Singer’s worry is not that such D&I efforts are unfair to white people and more that they don’t address the structures that tend to disadvantage and oppress Black people. “If you diversify your board of directors, so now you have a diverse group of Wharton graduates,” he notes skeptically, “who then can run their business in such a way that gentrifies neighborhoods and underpays workers who are largely people of color.” Does that actually address the root problem of structural racism?

3. Corporations should not be involved in public policy

Dawkins does not believe corporations should to get involved in public policy, first because of his worries about corporate voices overshadowing the perspectives of the community.

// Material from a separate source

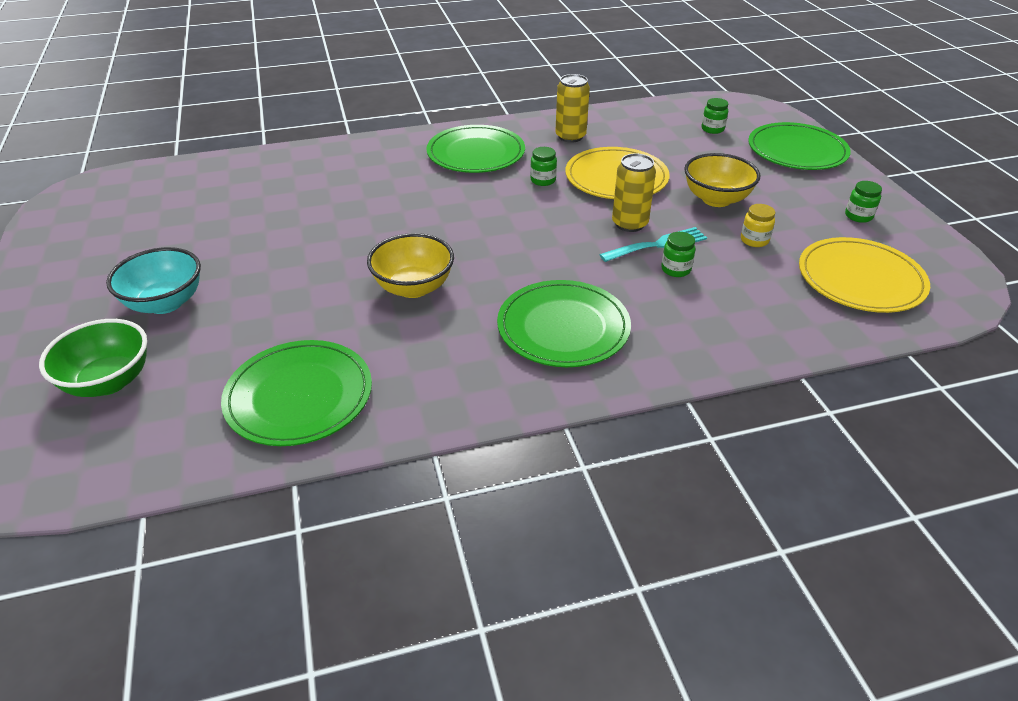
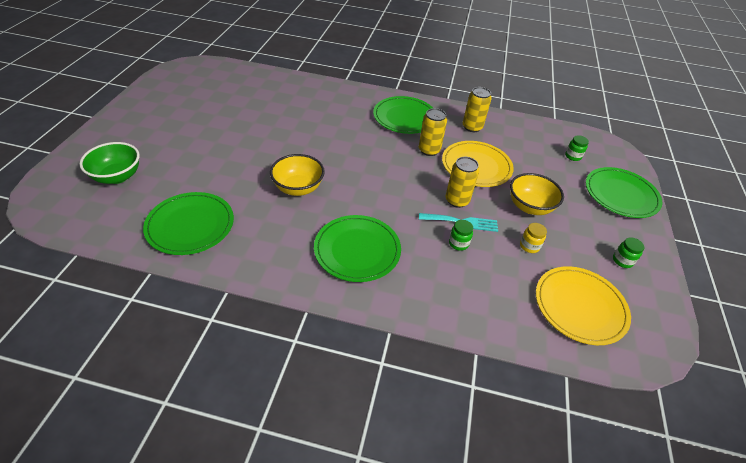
camera: 25 degrees right, 5 degrees up
(165, 303) = (175, 144): turquoise bowl -> none
(543, 180) = (429, 150): green jar -> yellow can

“I would argue they’re going to dwarf other voices, because that’s what corporations tend to do,” says Dawkins. “They’re big, they’re powerful, they have money.”

He’s also skeptical around corporations’ ability to care for social good. “I don’t see capitalism providing any incentives to do anything other than what corporations are already doing. If corporations step outside of purely monetary interest, I think they can have some impact. But it does worry me a little bit” to rely on corporations to define racial justice work.

4. Labor unions—including the police—must consider social responsibility

In the wake of George Floyd’s murder by a police officer, Singer and Dawkins argue that unions need to take social responsibility into account.

“There’s been a huge focus on police unions,” says Singer. “And this has come from the finding that once police have the ability to collectively bargain, you tend to see rises in police violence in the communities they’re supposed to protect.”

Discussions of police brutality often include the defense that there are “bad apples” but the majority of the police are “good apples.” Dawkins finds this unhelpful. 

“It doesn’t help to make this bad apple excuse because bad apples do ruin the whole bunch, because when they rot they emit gasses and that hastens the decay of apples in the barrel so bad apples do ruin the whole barrel,” he says. “Police labor unions have gone whole hog in supporting their bad apples.”

Dawkins continues, “I would like to see labor unions consider the idea of moral suasion [that is, an appeal to morality in order to influence or change behavior] they were founded on.”

Singer agrees. “Unions began not just as economic organizations but as political and social organizations, and they’ve become organizations which just think about their members, which obviously unions should do, but they’ve done that at the cost of imposing harms onto others. When you have a union like a police union, those effects are exaggerated.”

5. We shouldn't necessarily abolish police unions, but the option should be on the table

Some protesters have called for abolishing police unions. Dawkins fears that this will have dire consequences, such as the abolishment of all unions.

“We’re going to get arguments about schoolteachers, nurses, public transit workers. It’s not going to stop with police unions,” says Dawkins.

He also fears more government oversight for unions. For example, in Canada, unions can be voted back to work by legislature. “How hard are you going to bargain if you know that in the end you can simply force the striking workers back? I’m afraid of this kind of thing confronting public labor union workers in the U.S. because it wouldn’t stand strongly enough on this issue of police labor unions.” 

Despite not wanting police unions abolished, he does feel this option of abolition should be available.

“I’m glad that there are people within the labor movement calling for the abolition of police unions but I don’t want them to be successful. I just want them to make this case,” he says. “The criticism is necessary. The internal debate and internal strife are necessary. It’s a cleansing of sorts. I think the public needs to see that the labor movement is having an honest discussion about this and will make every effort to discipline its own. If the public has to do it, I think its detrimental to the labor movement writ large.”